Jove, $6.99, ISBN 0-515-13292-6
Historical Romance, 2002
Circe Hill is an artist. Or so she tries to bluff me into believing. The artistry, or non-artistry, of Circe is yet another “personality trait” of hers, along with this irritating tendency to live only for her sister’s husband’s oh so handsome I-luv-him-4eva best friend and this tendency to feel guilt for the smallest, slightest things in the world – all these non-character-development only makes Circe the Regency-era Britney Spears.
Circe Hill. She’s hot. She’s sexy, but she’s a – uh huh – virgin. She tantalizes and teases, but it’s all an innocent act. And when she opens her mouth, the most stupid stuff comes out, and when she acts, she plunges straight into trouble.
Probably thirteen-year old girls living for one-sided love stories where it’s okay that sexy hunk lie and all, as long as in the end they live together happily ever after, et cetera, these girls may love Lady in Waiting better. Me, even blasting at full volume the West Side Story soundtrack and me going “I wanna be in America!” in horrible faux ghetto accent can’t remove the numbing boredom this story inflicted on me. (The neighbors probably hate me now though.)
Circe’s sister gets her own story in last year’s Dear Impostor. Psyche, the sister, married one Gabriel Sinclair as a result of suffering to pay off Circe’s art tuition fees and stuff. If I’m Psyche, I’ll be fuming mad, because Circe doesn’t even lift a brush in this story. If I worked my butt off to pay for someone’s education, that someone better become the new Picasso or die paying me back my money at high interest rates.
Anyway, here’s Circe. She’s been in love with Gabriel’s best friend David Lydford, some earl or another, and now she squeals in joy when David pretends to be her boyfriend. Yes, David’s a secret agent, and in England, romance novel England, secret agents attend balls and court women like James Bond gone Jane Austen. Still, Circe, who swears that she’s plain, she doesn’t like dancing, she doesn’t like the boring Ton stuff, even if she wants to dance with David and stand close to him and omigosh, OMIGOSH, he KISSES her, OHMIGOSH, this is, wow, so rufus and hot and I wonder if he will love her, is that flower from him, and oh, how does she know if he, like, loves her much? If he talks to her like that, is it like he wants her bad? Oh, shall she let him kiss her? Oh, pretty, pretty kisses! La, la, la, he’s like, the hottest hunk ohmigosh. OMIGOSH.
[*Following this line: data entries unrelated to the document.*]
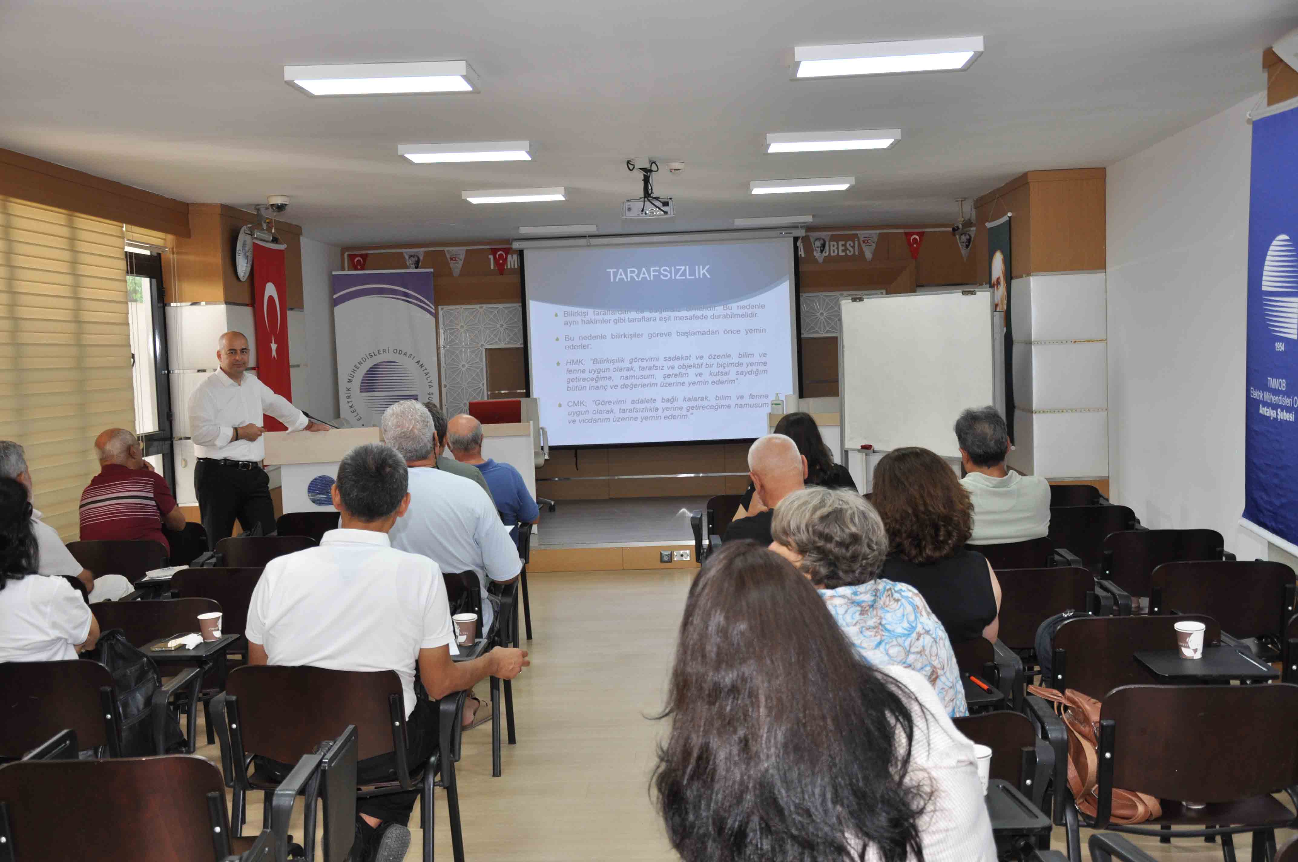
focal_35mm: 39
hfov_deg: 49.6
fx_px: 1404
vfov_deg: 34.1
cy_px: 431
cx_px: 649
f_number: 4
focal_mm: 26
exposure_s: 1/60
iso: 400
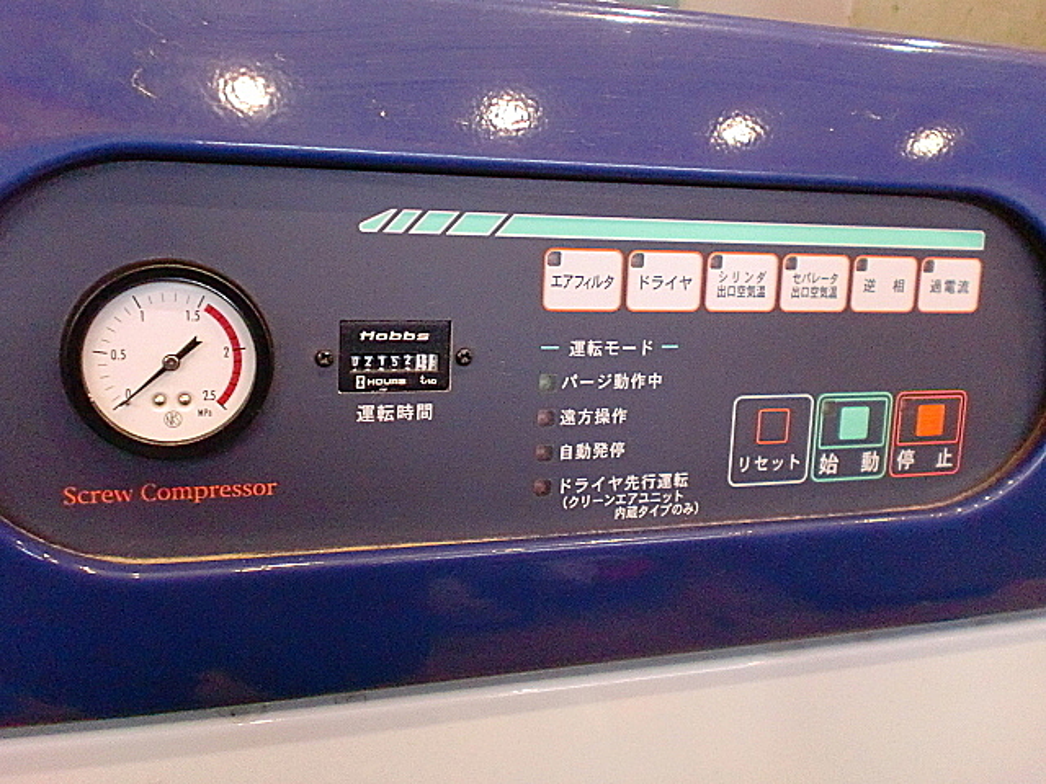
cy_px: 392
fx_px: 1058
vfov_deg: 40.7
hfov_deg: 52.6
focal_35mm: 35
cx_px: 523
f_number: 3.1
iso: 800
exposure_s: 1/60
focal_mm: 6.3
Someone please brain me with a hammer until I get amnesia.
That’s basically the story. David decides that he has the hots for Britney here at page 92. Circe thinks he’s the hottest stuff since Justin Timberlake from page 1. So what’s the conflict, you ask? That spy thing? Well, the spy thing only rears its ugly head in a rushed last few chapters, where Circe does many, many unbelievably dumb things so that David can rescue her again and again and live happily ever after forever and ever. I shudder and clutch my stomach as I ache forever and ever.
Seriously, this book is so girly, Circe just has not one ounce of common sense or maturity or even an ability to think for someone her age, the whole thing just makes me cringe. I’ve known of books which make the readers feel young again, but this book makes me feel just plain stoned.
Lady in Waiting is definitely not for readers like me who want at least a little maturity in the characters.
Oh, and Ms Byrd may want to tighten up continuity a little. There are some glaring inconsistencies in characterization and motivations in this story that could’ve been avoided if more care is exercised in post-production.